A Diamond In The Ruff

While most students coast through college, doing nothing with their lives, there are a few here at FAU that are contributing to society and breaking the mold. It is quite possible that among the nameless peers you encounter in classes and hallways, there exists the next big thing. Perhaps our generation’s best sports heroes, writers, doctors or in this case, filmmakers, exist among yourselves on this very campus.

When students who were leaving a film appreciation class were asked to list the names of filmmakers they knew about, the replies were general and predictable. Spielberg, Howard, Lucas, Scorcese, Coppola and Kubric have earned their place in the college student’s psyche, but what about the filmmakers that are not part of Hollywood’s elite, what about the filmmakers who are right here on the FAU campus?

One of these up-and-coming local filmmakers is Alex Marquez, a 23 year old FAU film student on the brink of graduation. When he came here from Venezuela in 1997, he entered Palm Beach Community College armed with a dream and a second language that he learned from David Letterman. Growing up on American television and movies, Marquez was determined to leave his mark on the history of cinema. His first attempt at putting a vision to film was in 1998, when he made a music video for the Spanish rock group, “Desolado”. A novice cameraman and not yet a confidant director, Marquez was given $1,500.00 worth of film and asked to create a music video. He looks back now and jokes now about the project’s turnout, saying, “it’s decent for what it was”. One good thing that came of the job was the payment, a left over roll of twelve-minute film, valued at about a couple hundred dollars.
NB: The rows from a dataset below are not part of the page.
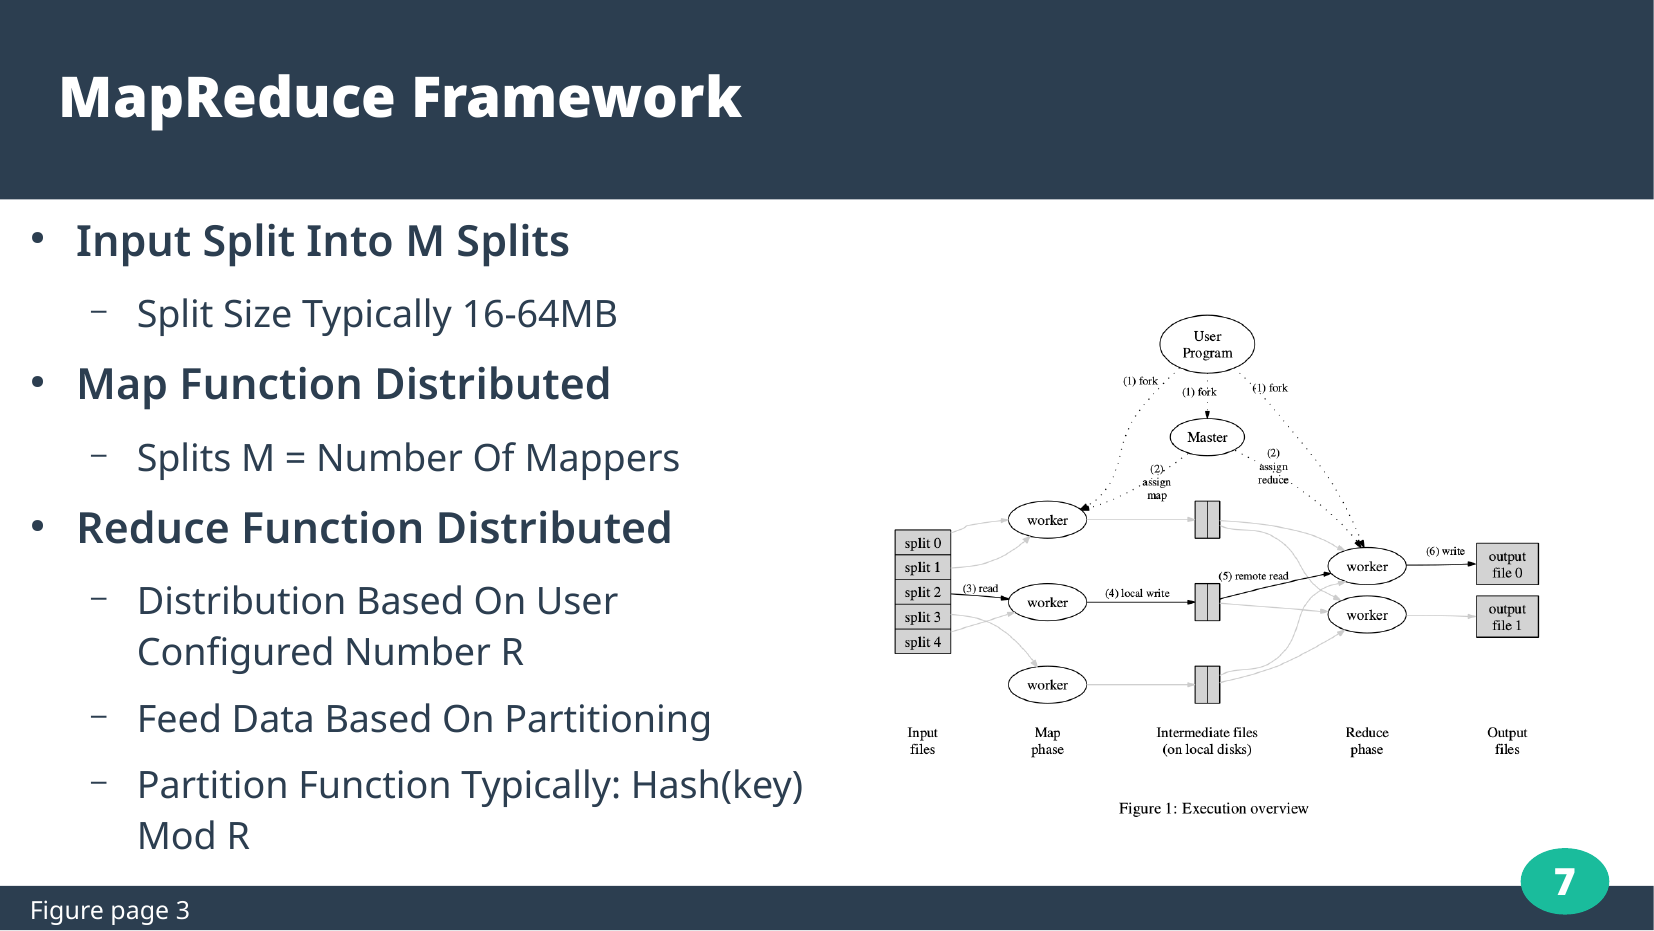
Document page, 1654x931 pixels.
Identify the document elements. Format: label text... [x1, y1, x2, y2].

text_box Figure page 3 [15, 885, 436, 930]
picture [845, 288, 1595, 820]
title MapReduce Framework [59, 37, 1595, 155]
list Input Split Into M Splits Split Size Typically 16-64MB Map Function Distributed Splits M = Number Of Mappers Reduce Function Distributed Distribution Based On User Configured Number R Feed Data Based On Partitioning Partition Function Typically: Hash(key) Mod R [15, 210, 809, 864]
With the film he earned, he started on his next project the following year, a film called “Love”. This film was a catharsis for a painful breakup and won him third place in the 2000 Palm Beach Film Festival’s community college category. That same year, he began his third film, “Soap Opera”, which this time brought him first place at the 2001 Palm Beach Film Festival. In 2001, he made two films, “Blinker”, a film shot through the eyes of a killer with a blinking problem and “9” a psychological thriller.

Just recently, Marquez finished “Student Movie”, a hypothetical

film that asks the question, “what if?” He is happy about the film’s turnout and will submit it for this year’s film festival, but he has doubts. This will be the first year he is in the university category rather than the community college one. “This year I’m up against students at schools like UF and FSU. Those kids generally can afford to have good film, whereas I use VHS film. People want to see a movie that looks like a movie, not a home video”.

Even if he doesn’t win this year, Marquez is satisfied with just getting his work shown. For him, simply getting your name and work out there is what’s important.

Although he is embarrassed of some of his earlier work, he says he can look back now and measure how much he has grown in such a short period of time. He laughs as he remembers some of the films, “it gives me confidence. I don’t take it too seriously, that’s just where I was at that moment”.

For now, Marquez is just looking for a job where he can use his creativity. When asked if film school for graduate work was in the future, he laughed and vehemently shook his head. “After being here where all I learned was film theory, I think it’s time I get some hands-on work”. He feels his time here has been wasted: “at least at PBCC, they have equipment. Here I don’t even consider it a film department because there are almost no practical classes offered”. As for right now, he’s just looking forward to no longer being in the restaurant business or school. Hopefully with all of the talent inside of this young man, one day you’ll be seeing the name Alex Marquez in lights, not in the yellow pages under “event photographers” or in the credits of a 4 a.m. infomercial.